Malumunuz Türkiye’de Obezi ve obez vekiller konusu da bir ara gündem olmuştu.

Ha bu konuya farklı bir yaklaşım da sergileyebilirsiniz.

Denilebilir ki bu maaşlarla emeklinin, asgari ücretlinin zaten açlık sınırının altında bile kaldığı bir dönemde kim tıka basa yiyebilecek ki?

Ya da yiyecek bulmak o kadar kolay mı?

DİLEK VE TEMENNİLER BÖLÜMÜ…

Her bayram öncesi aynıdır.

Dilek ve temenniler tavan yapar.

Tezgahlar açılır.

Cep telefonunda numaranız olmasına rağmen işi düşmeden aramayanlar için…

Hatta ve hatta halinizi, ahvalinizi sorma gereği duymayanlar bile…

Size bir selamı bile düşmeyenler için kıymete binersiniz.

Ya mesaj yayınlarlar ya da mesaj atarlar.

İhtiyaç anında yanınızda değildirler.

Ne ararlar.

Ne de sorarlar.

Bayram, kandil, Cuma oldu mu.

Malum artık bir de kendilerinden akıllı telefonları var ellerinde.

Ha babam, de babam.

Abanırlar mesaja.

Zaten paketten bedava.

Kendilerini hatırlatırlar.

Canları sağ olsun.

Bazıları da böyle işte.

Onları da ya öyle kabul edeceksiniz.

Ya da yol vereceksiniz…

Ömür bitiyor.

Boş kaprislere harcayacak vaktiniz yoktur.

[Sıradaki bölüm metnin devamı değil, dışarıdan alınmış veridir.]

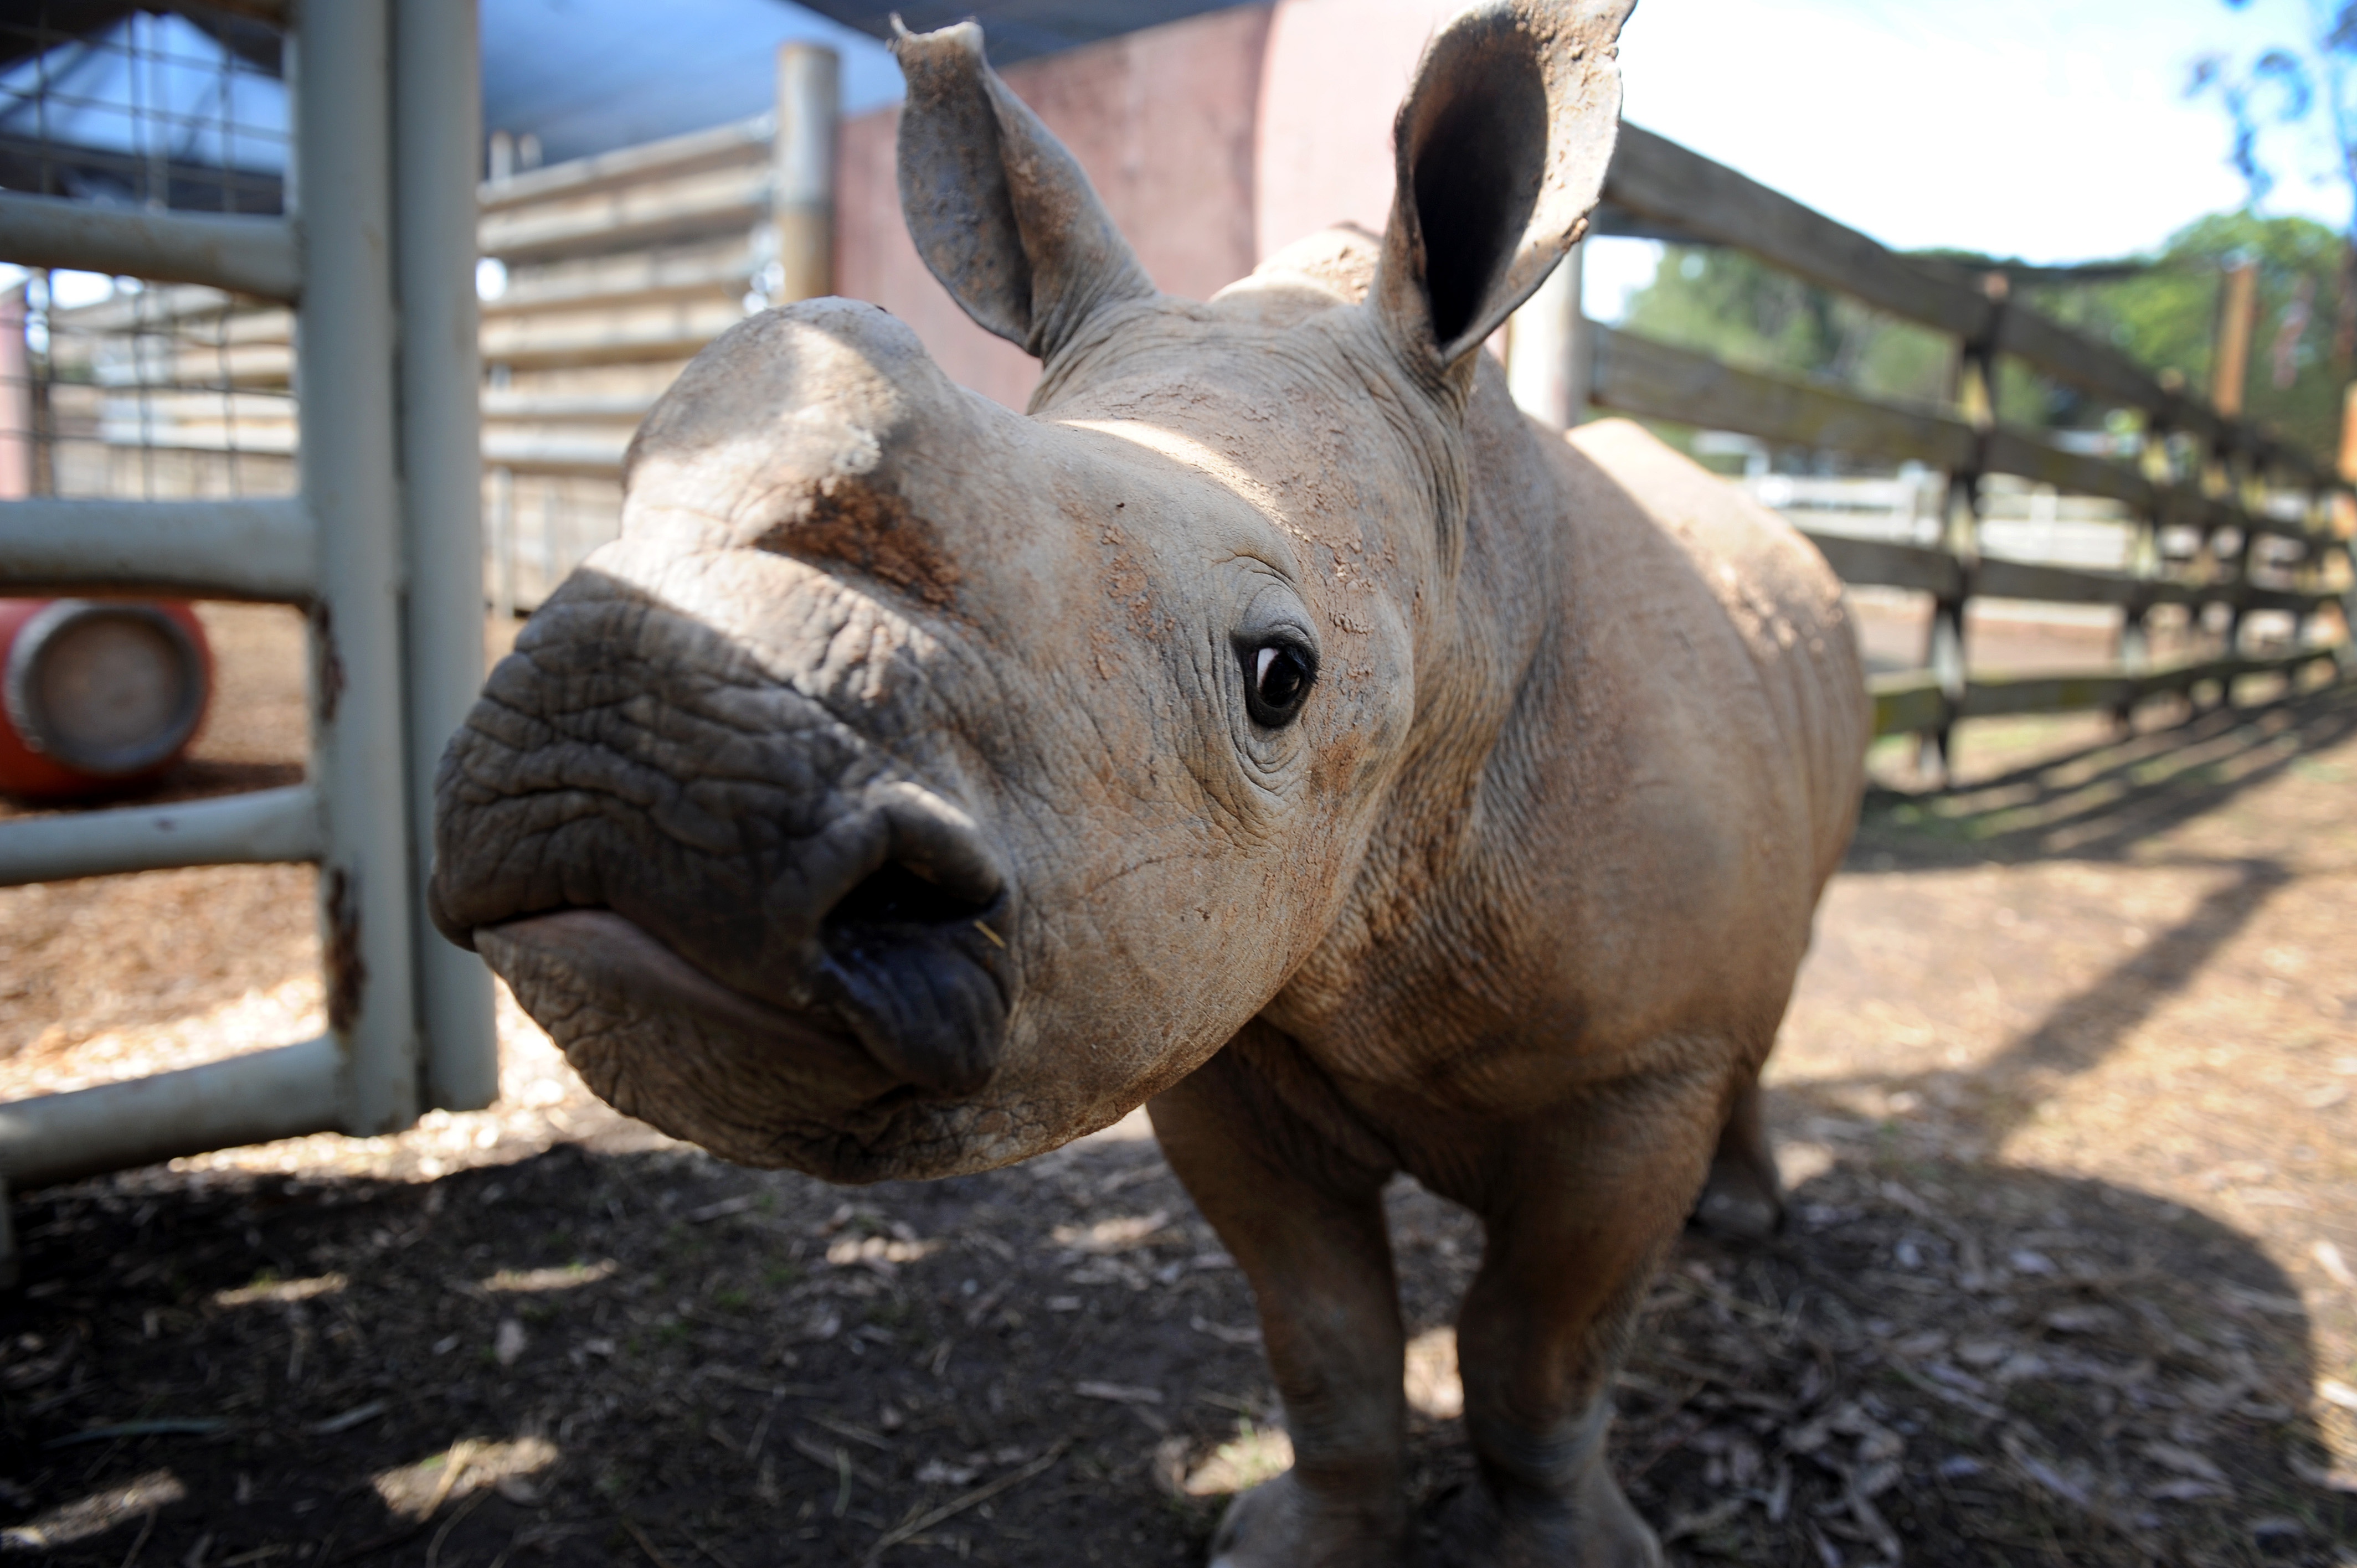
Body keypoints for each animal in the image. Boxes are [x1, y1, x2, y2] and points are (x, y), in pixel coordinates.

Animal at [428, 1, 1869, 1560]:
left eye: (1281, 678)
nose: (630, 737)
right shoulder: (1219, 1026)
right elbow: (1327, 1336)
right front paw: (1303, 1541)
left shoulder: (1634, 1073)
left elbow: (1535, 1355)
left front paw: (1566, 1547)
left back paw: (1744, 1222)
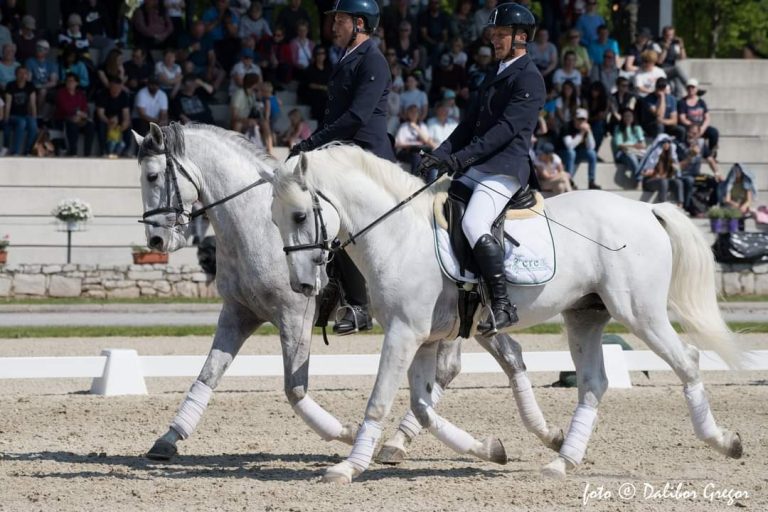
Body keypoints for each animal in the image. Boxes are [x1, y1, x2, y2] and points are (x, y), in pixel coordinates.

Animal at [134, 123, 560, 464]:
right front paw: (168, 439)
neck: (253, 226)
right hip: (468, 317)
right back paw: (542, 435)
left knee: (452, 368)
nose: (156, 241)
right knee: (507, 356)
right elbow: (207, 375)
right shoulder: (238, 313)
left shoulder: (295, 314)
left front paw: (345, 432)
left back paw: (403, 443)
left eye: (153, 176)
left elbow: (294, 390)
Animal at [262, 144, 744, 484]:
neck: (398, 234)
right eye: (274, 219)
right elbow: (422, 406)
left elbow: (381, 400)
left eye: (301, 215)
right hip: (585, 316)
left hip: (639, 313)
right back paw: (562, 461)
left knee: (688, 361)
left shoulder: (403, 333)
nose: (302, 286)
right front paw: (489, 449)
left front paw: (348, 467)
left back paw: (725, 442)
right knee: (593, 384)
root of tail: (646, 207)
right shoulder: (424, 337)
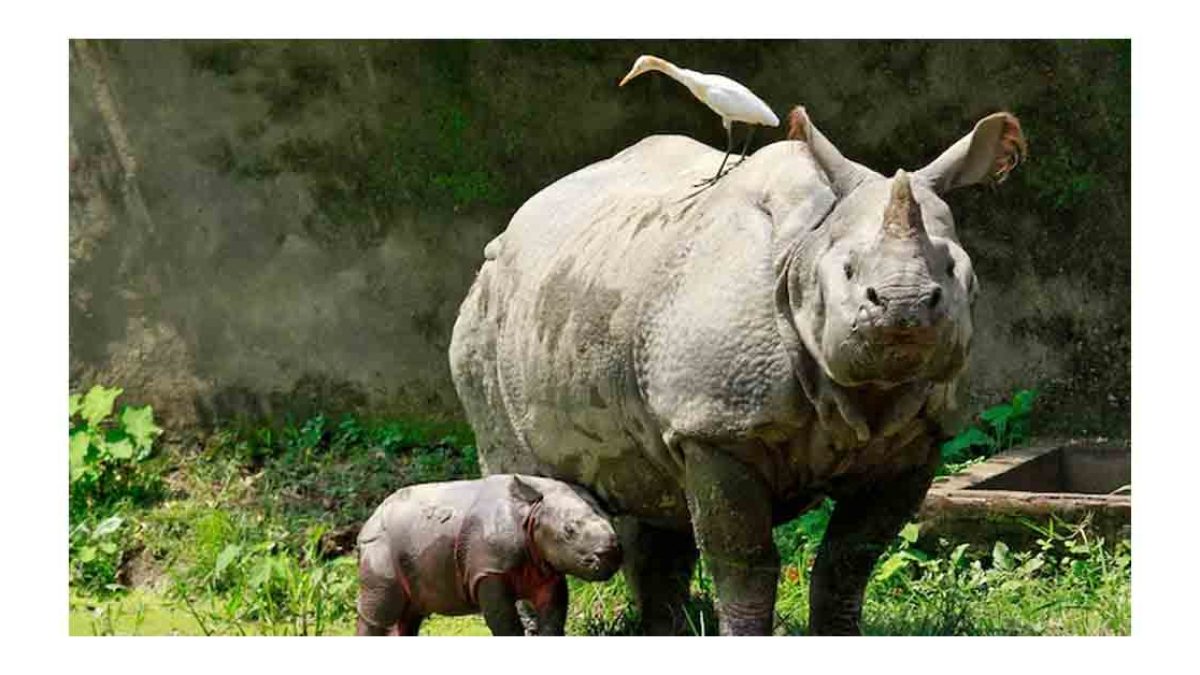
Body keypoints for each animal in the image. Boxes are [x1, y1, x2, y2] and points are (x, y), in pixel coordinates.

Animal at [449, 106, 1026, 635]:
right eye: (847, 270)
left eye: (952, 269)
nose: (904, 306)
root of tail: (514, 225)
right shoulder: (716, 428)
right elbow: (744, 560)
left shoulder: (918, 440)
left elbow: (850, 558)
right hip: (483, 316)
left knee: (654, 494)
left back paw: (666, 632)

Bu dünya malı için dört takla atanları bilirsiniz.

Yalancıyı gözünden anlarsınız.

Daha leb demeden leblebiyi bilirsiniz.

Bir de size enayi yerine koyarak, gözünüzün içini baka baka yemin şart ederek bin türlü yalanı gerçek gibi anlatanları…

Malum artık sizde belli bir yaşa gelmişsinizdir.

Dostu, düşmanı ayırt edebilecek kapasiteye de sahipsinizdir.

Yemezsiniz ama ya yemiş ayağına yatar, yutarsınız, ya da ağzının bir güzel payını verir gemileri de yakarsınız. 

HAYIRLI BAYRAMLAR…

Geldik yazımızın final bölümüne.

Biraz bedensel, biraz ruhsal manada sınav dolu önemli bir ayı geride bırakıyoruz.

Orucun sevabını yüce yaratıcı takdir edecek elbette ki de.

Tutabilenlere ne mutlu.

Umarız ki yukarıda paylaştığımız manada hem sıhhat, afiyet bulmuşlardır, hem de af ve mağfiret kapısından girmişlerdir inşallah. 

Tutamayanlara da sözümüz yok…

Rabbim hem yaptığınız yardımları, hem de tutuğunuz oruçları kabul ve makbul eylesin inşallah.

Söz de bitti…

Yazı da…

O halde…

Diyoruz ki;

Hayırlı bayramlar güzel ülkemin güzel insanları.

Dostlarınızı iyi seçin.

Ömür bitiyor.

Herkese mavi boncuk dağıtmayı, kapalı kapılar arkasında hesap kitap yapmayı bırakın.

Nasıl olsa hayat hesap-kitapla değil nasiple yaşanıyor. 

Hiç ölmeyecekmiş gibi yaşayan kimleri gö(m)rdük…

İyi ki ölüm var…

Çok şükür biz de o yolun yolcusuyuz eninde sonunda.

Hesap ta var bilirsen, anlarsan, inanırsan…

Rabbim seneye ömrümüz var ise güle güle yenisine yetiştirsin inşallah.